これまで、ベルトクリーニング装置75に本発明を適用した複写機について説明してきたが、ドラムクリーニング装置に本発明を適用してもよい。また、転写ユニットなどの転写手段に付着したトナーを掻き取るクリーニング装置にも、本発明の適用が可能である。例えば、無端状の転写搬送ベルトの表面に記録紙を保持して搬送しながらその記録紙に複数の感光体上のトナー像を転写する転写手段における転写搬送ベルトをクリーニングするクリーニング装置にも、本発明の適用が可能である。
以上、実施形態に係る複写機においては、立設部たるブラシ部93bを回転軸部93aの周面上で螺旋を描く螺旋状の構造にしている。

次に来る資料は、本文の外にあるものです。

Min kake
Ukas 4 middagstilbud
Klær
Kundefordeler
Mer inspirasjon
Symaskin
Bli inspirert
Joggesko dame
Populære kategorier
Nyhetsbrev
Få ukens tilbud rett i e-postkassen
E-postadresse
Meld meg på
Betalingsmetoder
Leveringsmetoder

かかる構成では、既に説明したように、回転ブラシローラ93と周囲の部材との接触負荷を回転角度にかかわらず一定にすることで、接触による衝撃を大幅に軽減して、衝撃による画像濃度ムラをほぼ防止することができる。
また、実施形態に係る複写機においては、立設部を、回転軸部93aの周面に立設せしめられた複数の起毛からなるブラシ部93bとして構成している。かかる構成では、立設部に可撓性フィルムを採用したものに比べて、静音化を図ることができる。

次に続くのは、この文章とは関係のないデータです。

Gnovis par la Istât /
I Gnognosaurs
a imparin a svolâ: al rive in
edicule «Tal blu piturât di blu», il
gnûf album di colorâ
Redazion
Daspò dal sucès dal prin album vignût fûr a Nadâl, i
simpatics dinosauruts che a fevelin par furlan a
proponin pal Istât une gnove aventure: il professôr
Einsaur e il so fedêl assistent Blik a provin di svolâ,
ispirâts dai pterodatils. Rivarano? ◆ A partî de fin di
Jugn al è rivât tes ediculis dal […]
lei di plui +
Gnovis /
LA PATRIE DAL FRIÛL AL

また、実施形態に係る複写機においては、ブラシ部93b及び回転軸部93aをそれぞれ導電性材料で構成している。かかる構成では、既に説明したように、ブラシに対するトナーの静電的な付着を回避して、ブラシ部93bからトナーを良好に離脱させることができる。
また、実施形態に係る複写機においては、転写手段たる転写ユニット60として、潜像担持体たる感光体に担持された潜像の現像によって得られたトナー像を像担持体たる中間転写ベルト61に転写した後、転写体たる記録紙に転写するもの、を用いている。かかる構成では、中間転写ベルト61をクリーニングするベルトクリーニング装置75からのトナー溢れを回避することができる。